From the data below, print every line starting at the one that contains "качества и технических характеристик." and ending at the one that contains "нове одного из самых массовых фискальных", including both of those lines. Copy each line character for character, with no changes.

[DATASET EXTRACT]

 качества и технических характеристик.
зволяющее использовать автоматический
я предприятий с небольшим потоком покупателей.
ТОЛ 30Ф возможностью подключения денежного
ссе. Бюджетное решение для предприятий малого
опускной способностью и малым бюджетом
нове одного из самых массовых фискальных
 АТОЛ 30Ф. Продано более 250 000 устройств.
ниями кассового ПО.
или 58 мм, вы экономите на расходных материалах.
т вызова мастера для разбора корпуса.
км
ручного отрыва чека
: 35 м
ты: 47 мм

[/DATASET EXTRACT]
[DATASET EXTRACT]

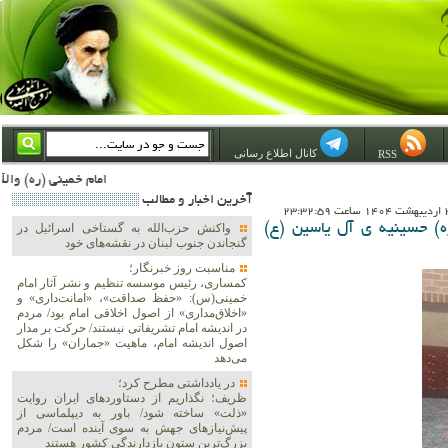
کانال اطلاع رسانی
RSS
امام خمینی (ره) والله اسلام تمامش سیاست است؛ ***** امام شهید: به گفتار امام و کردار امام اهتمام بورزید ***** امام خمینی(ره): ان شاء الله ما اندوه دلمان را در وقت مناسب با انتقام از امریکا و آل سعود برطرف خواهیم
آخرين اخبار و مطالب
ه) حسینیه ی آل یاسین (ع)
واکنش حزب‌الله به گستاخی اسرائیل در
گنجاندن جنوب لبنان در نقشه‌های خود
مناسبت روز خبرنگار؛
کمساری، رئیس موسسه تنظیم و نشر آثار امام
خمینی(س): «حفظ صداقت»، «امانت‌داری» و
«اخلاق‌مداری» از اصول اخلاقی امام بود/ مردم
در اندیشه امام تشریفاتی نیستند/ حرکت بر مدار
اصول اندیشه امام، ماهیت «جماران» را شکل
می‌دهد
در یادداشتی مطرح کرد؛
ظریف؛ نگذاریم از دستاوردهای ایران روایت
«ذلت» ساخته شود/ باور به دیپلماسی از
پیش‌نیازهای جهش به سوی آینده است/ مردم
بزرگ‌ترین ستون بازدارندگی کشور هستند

[/DATASET EXTRACT]

### COMPLETED EXERCISE
 качества и технических характеристик.
зволяющее использовать автоматический
я предприятий с небольшим потоком покупателей.
ТОЛ 30Ф возможностью подключения денежного
ссе. Бюджетное решение для предприятий малого
опускной способностью и малым бюджетом
нове одного из самых массовых фискальных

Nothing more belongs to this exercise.